━━━━━ RAW DATA ━━━━━

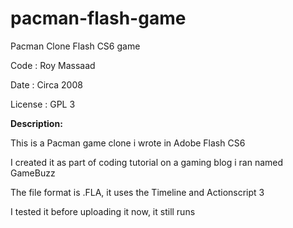 # pacman-flash-game
Pacman Clone Flash CS6 game

Code : Roy Massaad

Date : Circa 2008

License : GPL 3

**Description:**

This is a Pacman game clone i wrote in Adobe Flash CS6

I created it as part of coding tutorial on a gaming blog i ran named GameBuzz

The file format is .FLA, it uses the Timeline and Actionscript 3

I tested it before uploading it now, it still runs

━━━━━

DIRECTIONS:
Write out the data exactly, but not its pictures.

ANSWER AREA:
 # pacman-flash-game
Pacman Clone Flash CS6 game

Code : Roy Massaad

Date : Circa 2008

License : GPL 3

**Description:**

This is a Pacman game clone i wrote in Adobe Flash CS6

I created it as part of coding tutorial on a gaming blog i ran named GameBuzz

The file format is .FLA, it uses the Timeline and Actionscript 3

I tested it before uploading it now, it still runs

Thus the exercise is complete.